Judgment in favor of City Trust Company against Botting unanimously reversed upon the law, with $30 costs to defendant Botting, and judgment directed for the defendant Botting, and against the City Trust Company for the sum of $978.20, with interest and appropriate costs in the court below. Judgment in favor of Times Square Trust Company against City Trust Company unanimously reversed upon the law, with $30 costs to City Trust Company, and judgment directed in favor of the City Trust Company against the Times Square Trust Company in the sum of $1,000, with interest and appropriate costs in the court below.
The defendant Botting had funds on deposit with the City Trust Company. He drew two checks against such funds to the order of the Industrial Securities Company. The checks did not bear the indorsement of the payee but of the Industrial Bankers' Corporation. The checks were deposited by the latter corporation with the Times Square Trust Company, which credited the account of the indorser and stamped upon such checks, "All prior indorsements guaranteed." These checks cleared through the Federal Reserve Bank of New York and were paid by the City Trust Company, the drawee bank, and charged to the account of Botting.
The proof that the checks were paid by the City Trust Company without the indorsement of the payee established prima facie a misappropriation of Botting's funds, and the burden devolved upon the City Trust Company of proving that payment was made to the proper party. The claim that the checks were transferred without indorsement is not sustained by the proof. Section 79 of the Negotiable Instruments Law provides: "Where the holder of an instrument payable to his order transfers it for value without indorsing it, the transfer vests in the transferee such title as the transferrer had therein, and the transferee acquires, in addition, the right to have the indorsement of the transferrer. But for the purpose of determining whether the transferee is a holder in due course, the negotiation takes effect as of the time when the indorsement is actually made." The proof does not establish that the Industrial Bankers' Corporation was a transferee of the instruments or that it had paid value for them. While possession of an indorsed negotiable order instrument gives the holder with possession a legal presumption of ownership (Neg. Inst. Law, § 98), no such presumption obtains in the case of a transfer without indorsement, and such transfer must be proved by the holder. ( Korn v. Davis, 172 N.Y.S. 440; Meuer v. Phenix Nat. Bank, 87 A.D. 281; Escamilla v. Pingree, 44 Utah, 421; 141 P. 103; Dorn v.
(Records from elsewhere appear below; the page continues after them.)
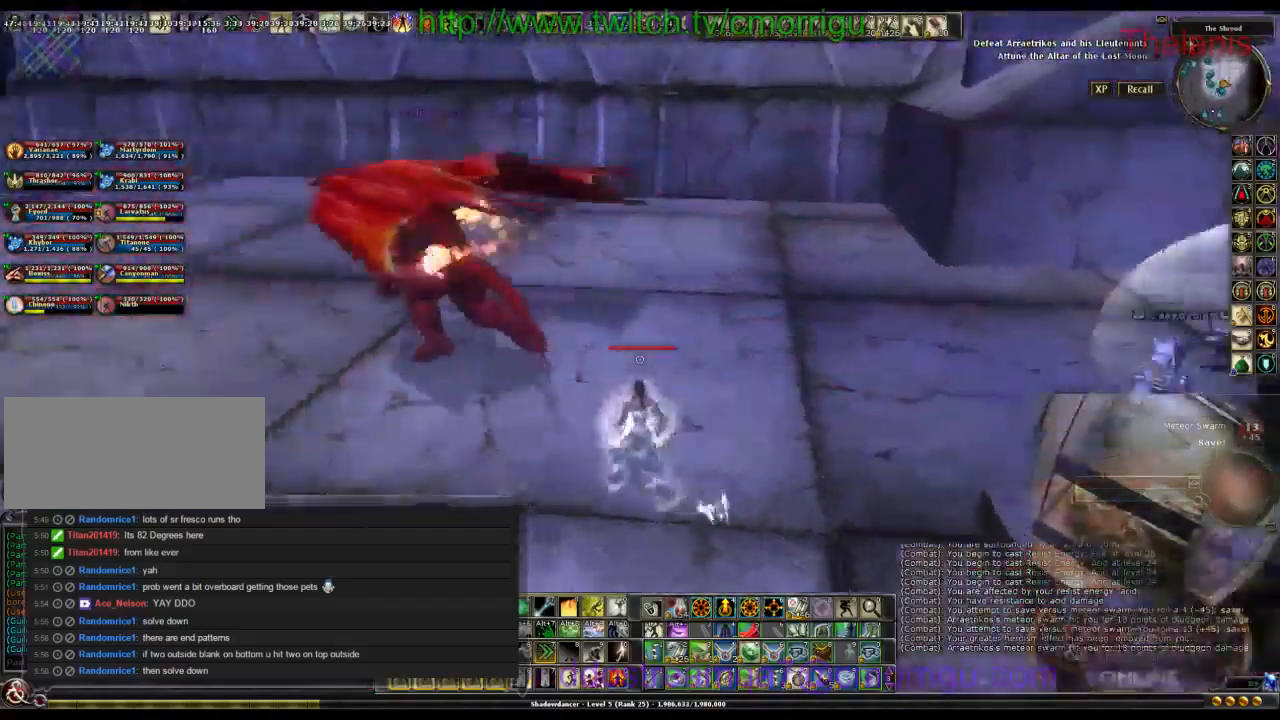
{"keys": ["a", "w"], "events": [[100, "a", "down"], [300, "w", "down"]]}
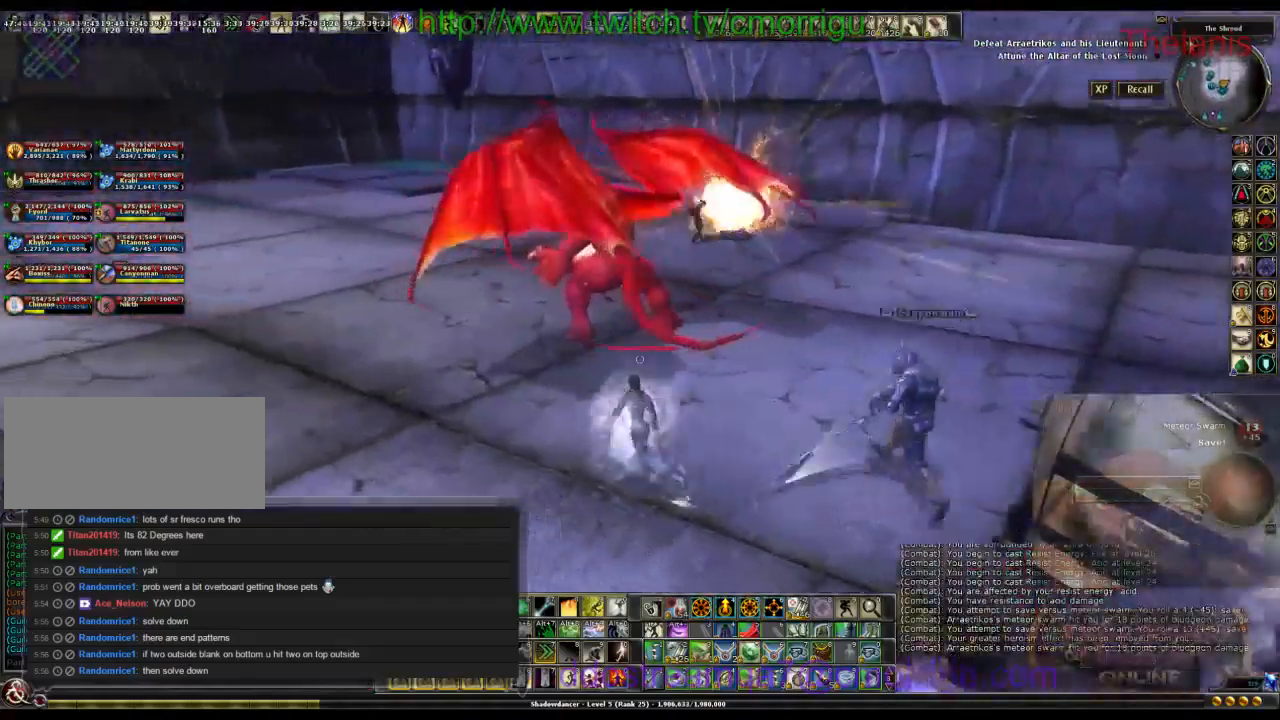
{"keys": ["w"], "events": [[333, "a", "up"]]}
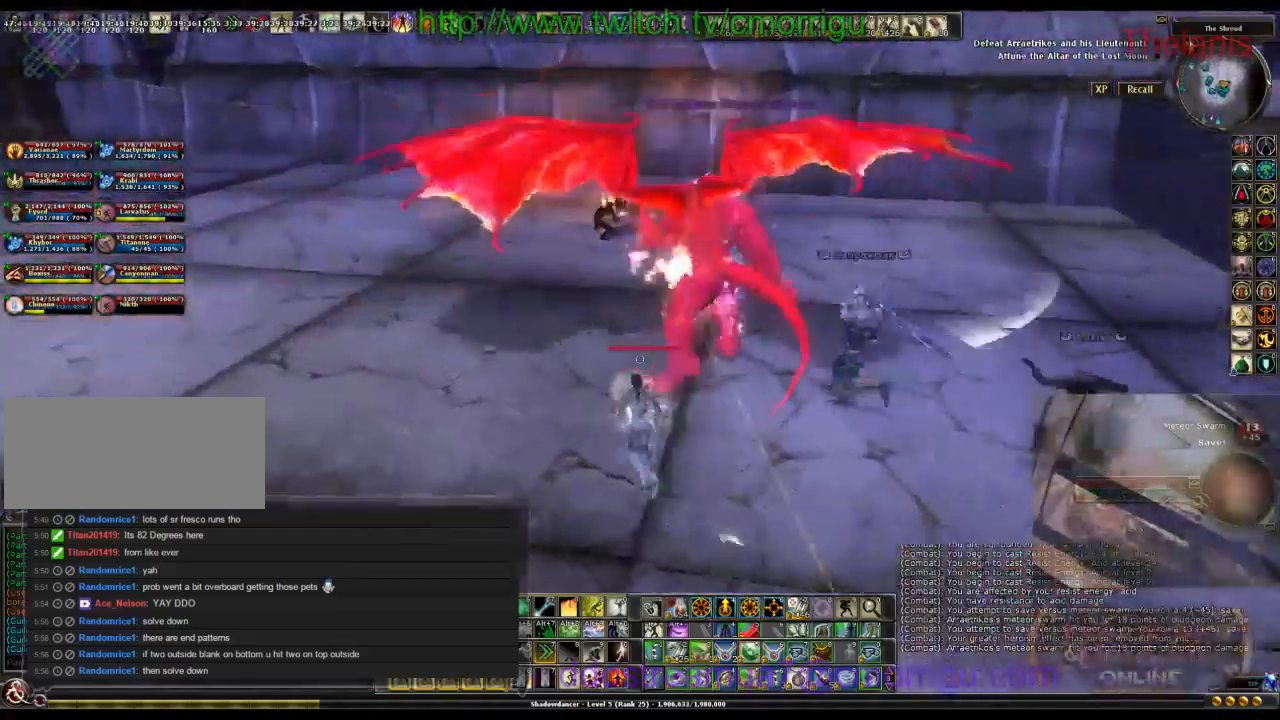
{"keys": ["9"], "events": [[133, "w", "up"], [400, "9", "down"]]}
Parsons, 56 Mo. 601.)
The Times Square Trust Company is liable to the City Trust Company by reason of its warranty that all preceding indorsements were genuine and that it had good title to the checks. (Neg. Inst. Law, §§ 115, 116.) Such a guaranty covers a missing indorsement. (See Paton's Digest, § 2799.) The defendant Botting was under no duty to inspect his vouchers for irregularities in indorsement. ( Paton Co. v. Guaranty Trust Co. of New York, 227 A.D. 545; National Surety Co. v. President, etc., of Manhattan Co., 252 N.Y. 247.) In addition, there was no privity of contract between Botting and the Times Square Trust Company. There was likewise no duty owing by the City Trust Company to the respondent Times Square Trust Company to inspect the indorsements on the checks. ( American Exchange Nat. Bank v. Yorkville Bank of New York, 122 Misc. 616; affd., 210 A.D. 885.) There being no duty owing by the City Trust Company to the Times Square Trust Company, there can be no basis for the claim of negligence, and, therefore, the claim of estoppel by negligence fails.
Present, CROPSEY, MACCRATE and LEWIS, JJ.